Tuesday 22 October 2019

Barry Egan: Nikci Minaj is giving rap patriarchy a kick up the backside

The hip hop superstar plays Dublin on March 15

Nicki Minaj has attracted criticism for her provocative lyrics and imagery
Nicki Minaj has attracted criticism for her provocative lyrics and imagery
Barry Egan

Barry Egan

A black female artist directly addressing a racist and anti-women society, Nicki Minaj is the agent provocateur of hip hop. Uncompromising to the last, she has fought her way to the top, becoming the most popular female rapper, bar none.

And the most sexual.

She says she is in charge of her own objectification as she embraces her hyper-sexual agency in a manner no mainstream female performer has ever done before.

And before you say Madonna, Madonna never sang in a major global hit about 'Dick bigger than a tower, I ain't talking about Eiffel's/Real country-ass n***a, let me play with his rifle,' and 'He can tell I ain't missing no meals/Come through and f*** him in my automobile', as naughty Nicki did in Anaconda, a track in 2014 that went Top 10 all over the world, No 2 in America's Billboard Hot 100.

Nicki has attracted her fair share of criticism for her provocative lyrics and imagery to match. One critic even compared her to Donald Trump because of "the obsession with winning, the instinct to dismiss critics as losers or liars, the paranoia, the rabid fixation on the initial victory rather than the ensuing work". She stormed out of an interview with The New York Times magazine in 2015.

Given the public beefs between Minaj's boyfriend Meek Mill and her label-mate Drake, and between her mentor Lil Wayne and their label boss Birdman, Minaj was asked did she "thrive on the drama" between the men around her.

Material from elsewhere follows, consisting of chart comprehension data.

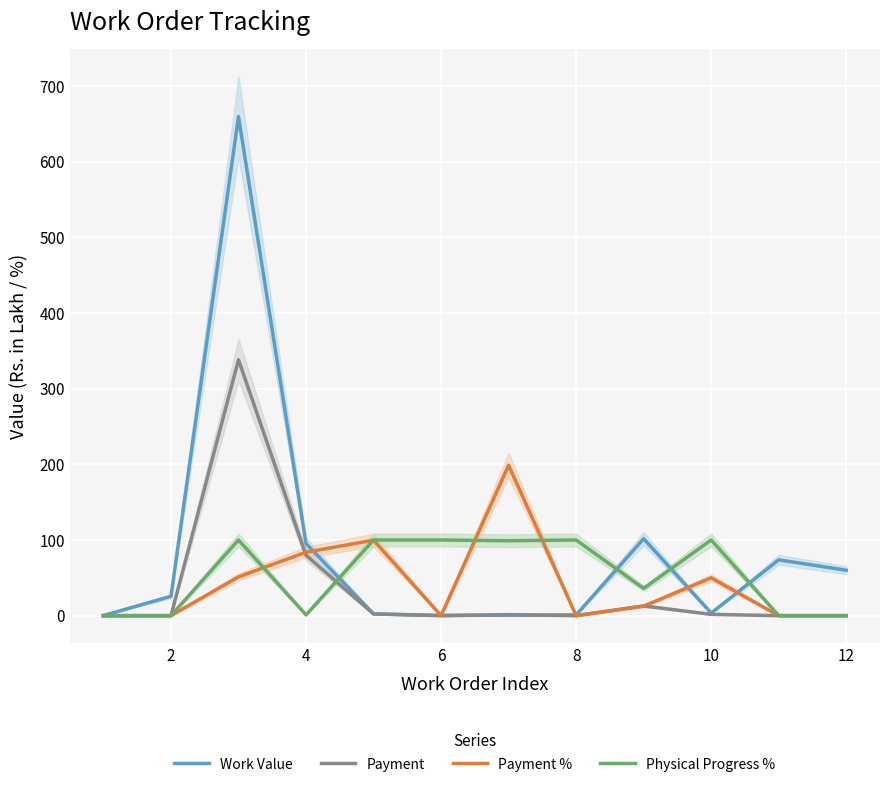

Rank the series by their maximum value, from lowest to highest.

Physical Progress %, Payment %, Payment, Work Value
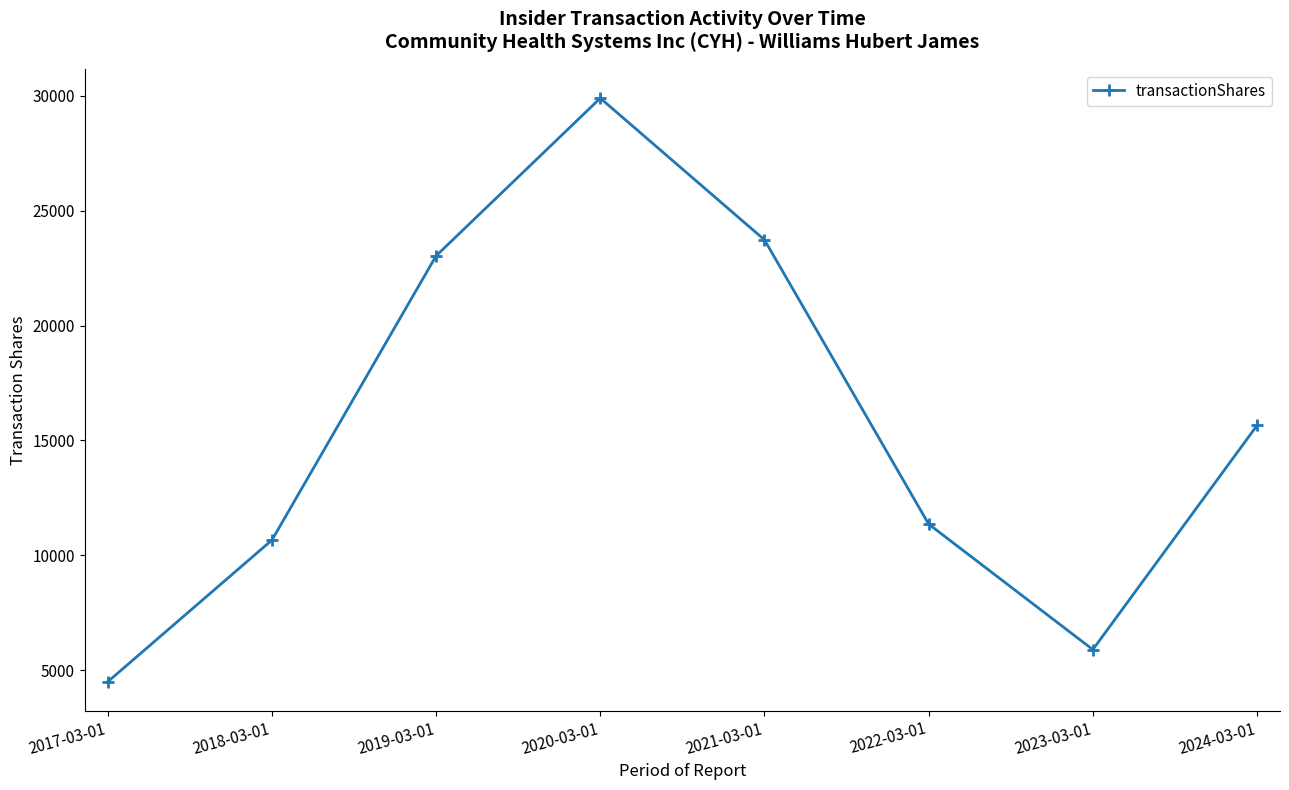

What is the greatest value displayed?

29895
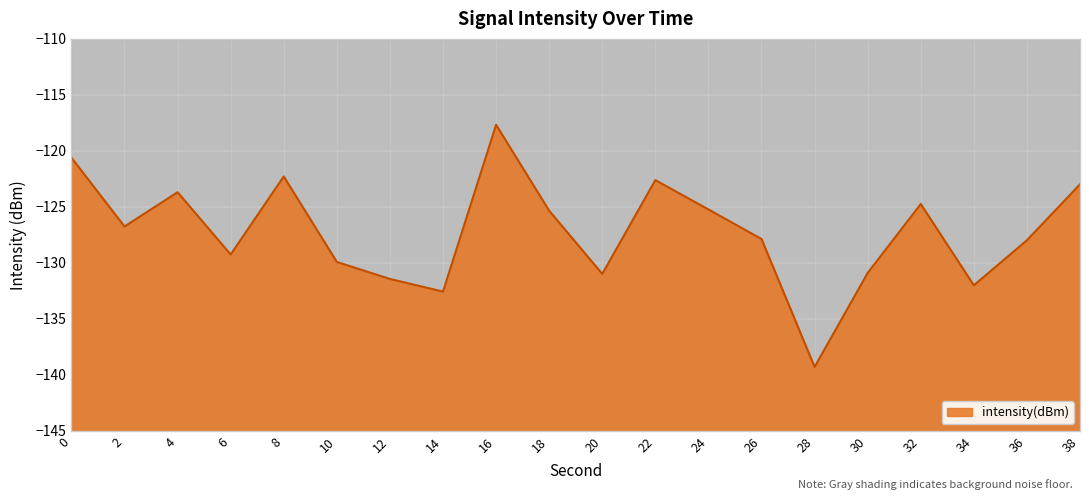

How many distinct data groups are displayed?

1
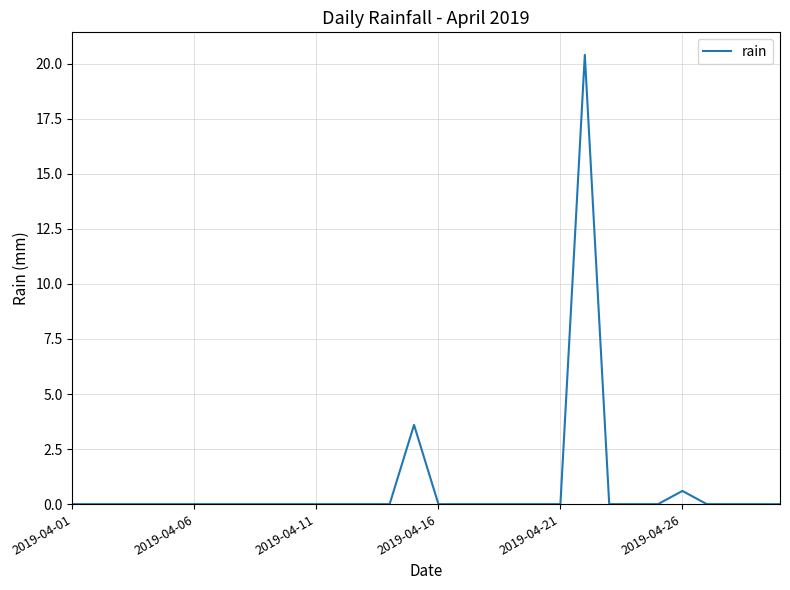

What is the average value?

0.8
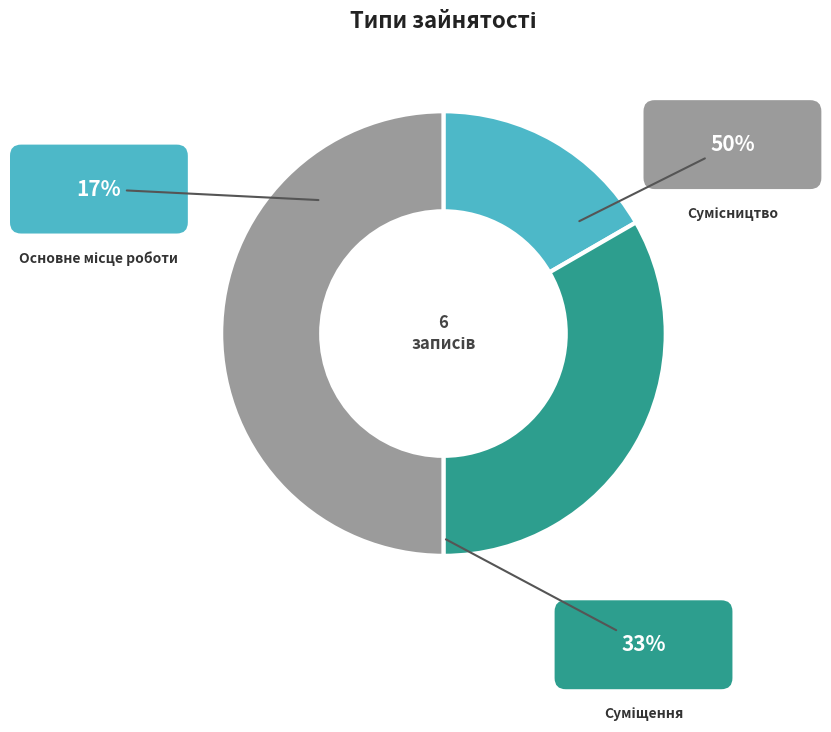

To the nearest percent, what is the difference between the largest and smallest slice percentages?

33%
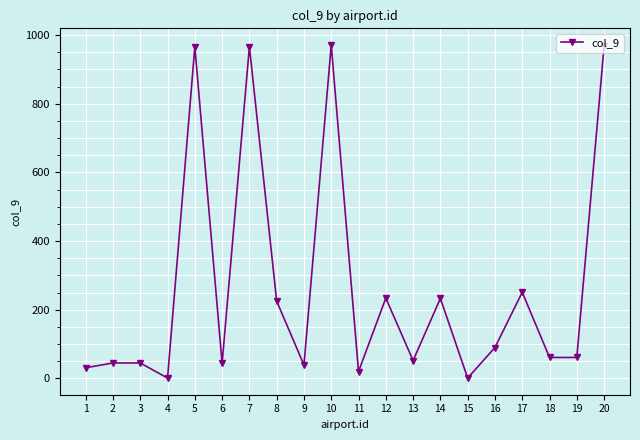

What is the maximum value shown in the chart?

971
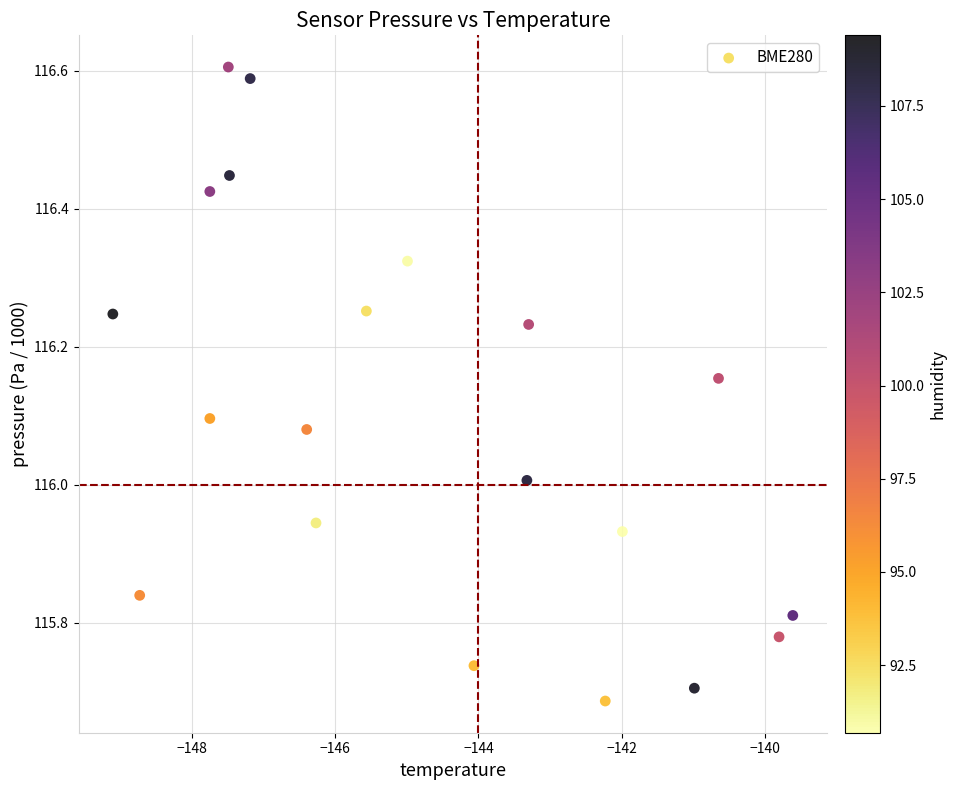

What is the range of X values (max minus min)?

9.5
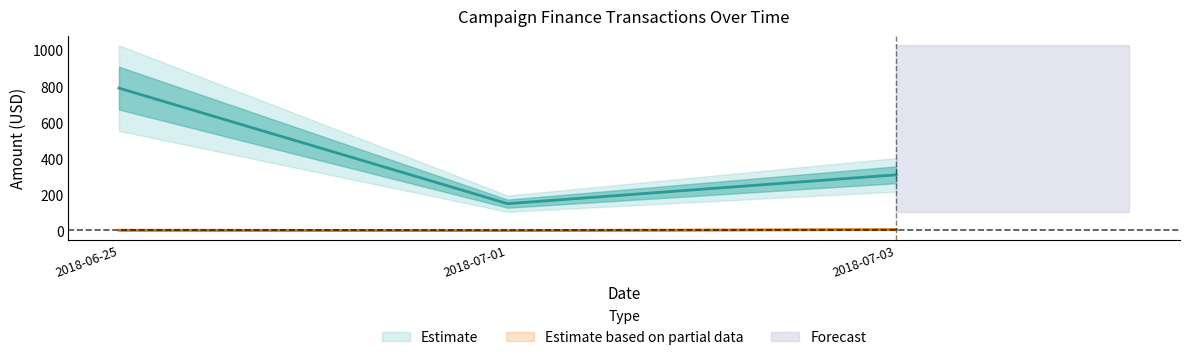

How many lines are shown in the chart?

2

"That's disrespectful," Minaj thundered. "Why would a grown-ass woman thrive off drama? What do the four men you just named have to do with me thriving off drama? Why would you even say that? That's so peculiar. Four grown-ass men are having issues between themselves, and you're asking me do I thrive off drama?"

And up she got and was gone.

Born Onika Tanya Maraj on December 8, 1982, in Saint James, Trinidad and Tobago, she emigrated to Queens, New York, when she was five years old with her family.

Her tough early years were possibly another reason to take such umbrage with the thrives-on-drama angle. As a child, she was terrified she would go to hell. She was in a sense already living in a hell. Her father was a drug addict who set the family home on fire by accident once upon a horrible time in Minaj's childhood.

"When I first came to America, I would go in my room and kneel down at the foot of my bed and pray that God would make me rich so that I could take care of my mother," she told Rolling Stone magazine in 2010, adding that talking about her parents' - and in particular, her father's - past is "the price you pay when you abuse drugs and alcohol. Maybe one day your daughter will be famous and talk to every magazine about it, so think about that, dads out there who want to be crazy."

Whether you love or loathe the snarly Queen of Rap and her songs with videos that break the internet - Anaconda has had nearly 800m views on YouTube - there is no denying that she is attempting to explore new frontiers in hip hop as a woman who is giving rap patriarchy a kick up the backside.

Not that she particularly cares what we think. "All these low-IQ hos baffle me," she raps on LLC from her fourth and most recent album, Queen. That puts us in our place.